Work task » Could you filter the listing for lines with the word "storage" and return them?

Records supplied »
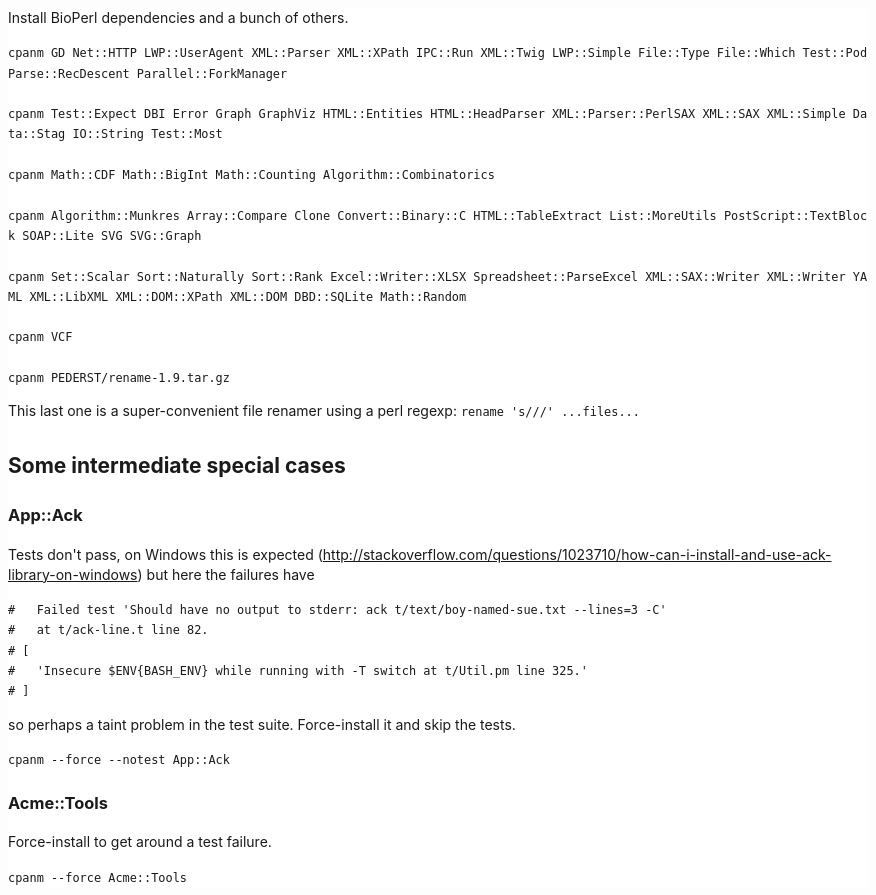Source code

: Install BioPerl dependencies and a bunch of others.

    cpanm GD Net::HTTP LWP::UserAgent XML::Parser XML::XPath IPC::Run XML::Twig LWP::Simple File::Type File::Which Test::Pod Parse::RecDescent Parallel::ForkManager

    cpanm Test::Expect DBI Error Graph GraphViz HTML::Entities HTML::HeadParser XML::Parser::PerlSAX XML::SAX XML::Simple Data::Stag IO::String Test::Most

    cpanm Math::CDF Math::BigInt Math::Counting Algorithm::Combinatorics

    cpanm Algorithm::Munkres Array::Compare Clone Convert::Binary::C HTML::TableExtract List::MoreUtils PostScript::TextBlock SOAP::Lite SVG SVG::Graph

    cpanm Set::Scalar Sort::Naturally Sort::Rank Excel::Writer::XLSX Spreadsheet::ParseExcel XML::SAX::Writer XML::Writer YAML XML::LibXML XML::DOM::XPath XML::DOM DBD::SQLite Math::Random

    cpanm VCF

    cpanm PEDERST/rename-1.9.tar.gz

This last one is a super-convenient file renamer using a perl regexp: `rename 's///' ...files...`


Some intermediate special cases
-------------------------------


### App::Ack

Tests don't pass, on Windows this is expected (<http://stackoverflow.com/questions/1023710/how-can-i-install-and-use-ack-library-on-windows>) but here the failures have

    #   Failed test 'Should have no output to stderr: ack t/text/boy-named-sue.txt --lines=3 -C'
    #   at t/ack-line.t line 82.
    # [
    #   'Insecure $ENV{BASH_ENV} while running with -T switch at t/Util.pm line 325.'
    # ]

so perhaps a taint problem in the test suite.  Force-install it and skip the tests.

    cpanm --force --notest App::Ack


### Acme::Tools

Force-install to get around a test failure.

    cpanm --force Acme::Tools
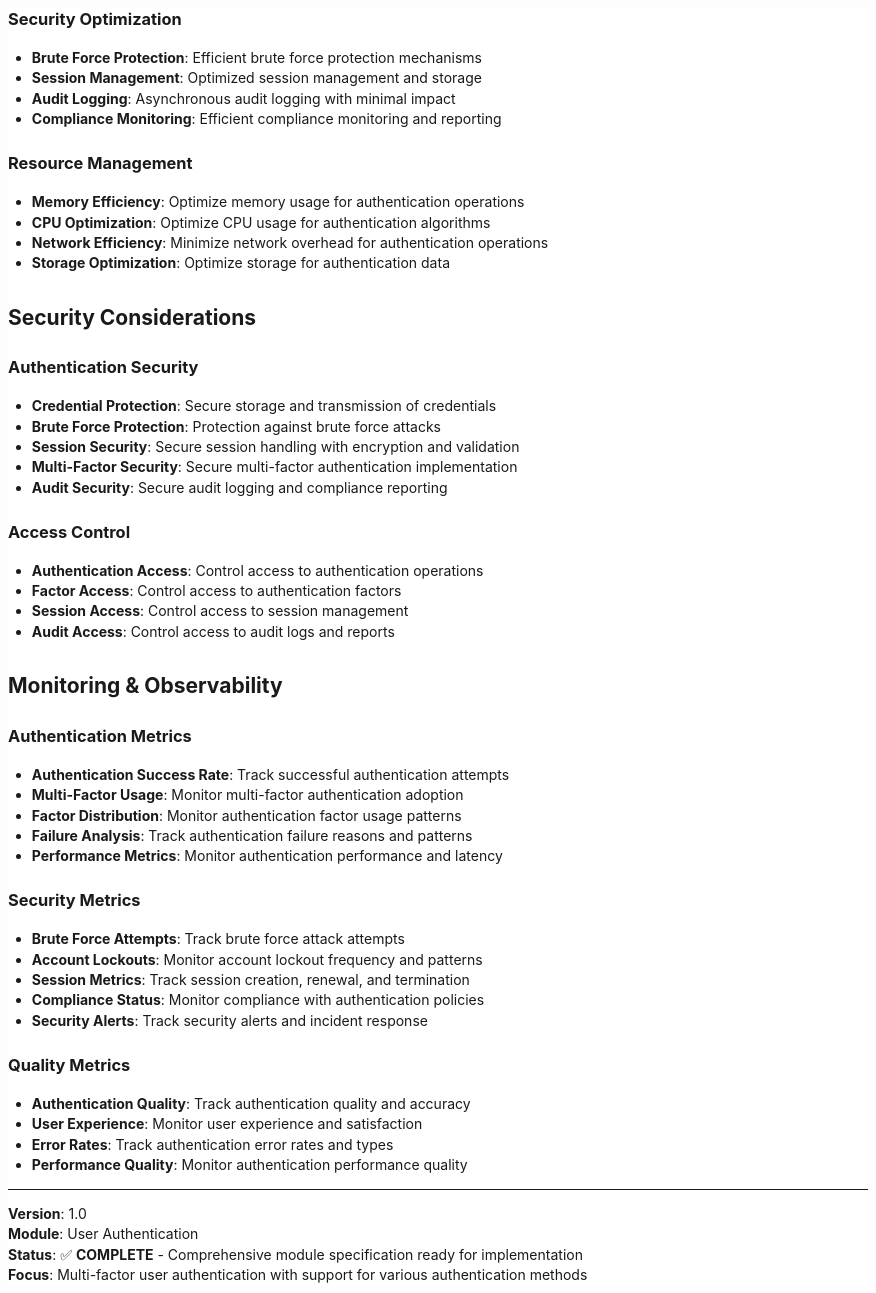 ### **Security Optimization**
- **Brute Force Protection**: Efficient brute force protection mechanisms
- **Session Management**: Optimized session management and storage
- **Audit Logging**: Asynchronous audit logging with minimal impact
- **Compliance Monitoring**: Efficient compliance monitoring and reporting

### **Resource Management**
- **Memory Efficiency**: Optimize memory usage for authentication operations
- **CPU Optimization**: Optimize CPU usage for authentication algorithms
- **Network Efficiency**: Minimize network overhead for authentication operations
- **Storage Optimization**: Optimize storage for authentication data

## **Security Considerations**

### **Authentication Security**
- **Credential Protection**: Secure storage and transmission of credentials
- **Brute Force Protection**: Protection against brute force attacks
- **Session Security**: Secure session handling with encryption and validation
- **Multi-Factor Security**: Secure multi-factor authentication implementation
- **Audit Security**: Secure audit logging and compliance reporting

### **Access Control**
- **Authentication Access**: Control access to authentication operations
- **Factor Access**: Control access to authentication factors
- **Session Access**: Control access to session management
- **Audit Access**: Control access to audit logs and reports

## **Monitoring & Observability**

### **Authentication Metrics**
- **Authentication Success Rate**: Track successful authentication attempts
- **Multi-Factor Usage**: Monitor multi-factor authentication adoption
- **Factor Distribution**: Monitor authentication factor usage patterns
- **Failure Analysis**: Track authentication failure reasons and patterns
- **Performance Metrics**: Monitor authentication performance and latency

### **Security Metrics**
- **Brute Force Attempts**: Track brute force attack attempts
- **Account Lockouts**: Monitor account lockout frequency and patterns
- **Session Metrics**: Track session creation, renewal, and termination
- **Compliance Status**: Monitor compliance with authentication policies
- **Security Alerts**: Track security alerts and incident response

### **Quality Metrics**
- **Authentication Quality**: Track authentication quality and accuracy
- **User Experience**: Monitor user experience and satisfaction
- **Error Rates**: Track authentication error rates and types
- **Performance Quality**: Monitor authentication performance quality

---

**Version**: 1.0  
**Module**: User Authentication  
**Status**: ✅ **COMPLETE** - Comprehensive module specification ready for implementation  
**Focus**: Multi-factor user authentication with support for various authentication methods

Problem solution »
- **Session Management**: Optimized session management and storage
- **Storage Optimization**: Optimize storage for authentication data
- **Credential Protection**: Secure storage and transmission of credentials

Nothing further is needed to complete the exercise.